No offense to anyone here, but we're going nowhere with the conversation. Story, plot, characters, and writing in general are extremely versatile and faceless things. Argue till you're blue in the face that there are RIGHT ways and WRONG ways, because there are always things that are going to work better, hit harder, while others fall on their faces, but in the end, it's a subject that can be argued over until the stars go out.

What's happening right now is basically:

This is how it should be done.
No, this is how it should be done.
You guys have some good ideas, but you're both wrong about this and this.
No, sorry, in the nicest way possible, I'm smarter than you.
Actually you're not, because this vague, abstract concept you're speaking of is slightly wrong, hence totally wrong, hence I am right.

And so on and so forth. I'm not innocent or absent from that either.
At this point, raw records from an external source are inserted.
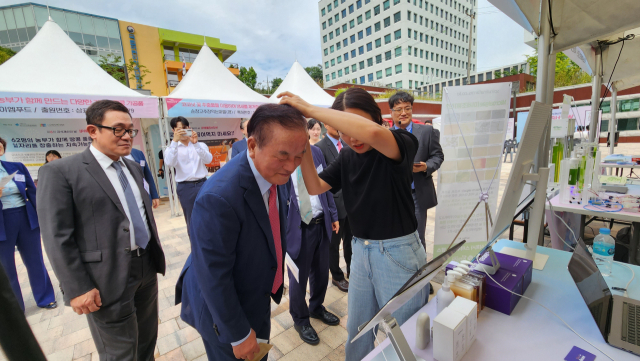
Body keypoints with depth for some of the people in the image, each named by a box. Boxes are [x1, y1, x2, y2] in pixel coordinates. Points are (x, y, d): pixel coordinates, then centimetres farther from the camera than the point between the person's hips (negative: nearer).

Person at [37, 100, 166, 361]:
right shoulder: (61, 171, -11)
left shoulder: (134, 168, 10)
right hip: (108, 281, -6)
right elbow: (58, 238, -13)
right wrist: (77, 288, -14)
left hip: (147, 269, 6)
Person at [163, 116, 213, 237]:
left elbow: (208, 160, -13)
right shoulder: (172, 148, 5)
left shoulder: (201, 145, 6)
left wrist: (196, 144, -24)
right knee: (191, 221, 9)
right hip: (185, 187, 0)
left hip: (202, 184, 1)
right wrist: (174, 141, -24)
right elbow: (169, 163, -16)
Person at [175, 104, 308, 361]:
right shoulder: (218, 197, -35)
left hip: (258, 297, 6)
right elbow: (213, 277, -26)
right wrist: (239, 335, -13)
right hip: (224, 308, -6)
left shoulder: (279, 174, -11)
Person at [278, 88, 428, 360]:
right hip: (361, 251, 5)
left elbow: (372, 132, -37)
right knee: (357, 331, 22)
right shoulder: (346, 157, 3)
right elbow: (315, 187, -2)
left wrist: (310, 109, -30)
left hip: (398, 252, -5)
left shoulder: (401, 145, -15)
I know that no one here is purposely trying to be a jerk or insist that their way is the only way, but unfortunately with extensive debates like this focusing on subjects that even the "pros" argue themselves (don't even start the story/plot snafu), it's not hard to come across as a know-it-all ass. The important thing is to put our heads together and focus on compromise, even on subjects that you hold very dear, to achieve a cohesive end result (or hell, even get started). No movie, video game, novel, or any creative product is perfect. Creating something purely via one's own thinking will give you a flawed result. Creating something via a group's thinking will... also create a flawed result. The important thing is that we work together to create a result in the first place. After all is said and done, if the end product isn't amazing, it's still a better than nothing. And I'm not saying "Make something crappy just because", I'm only encouraging more focus, more cooperation, more compromise.

Put simply, if any of us are "right" in our individual arguments, congratulations, but it doesn't matter. Moving on now.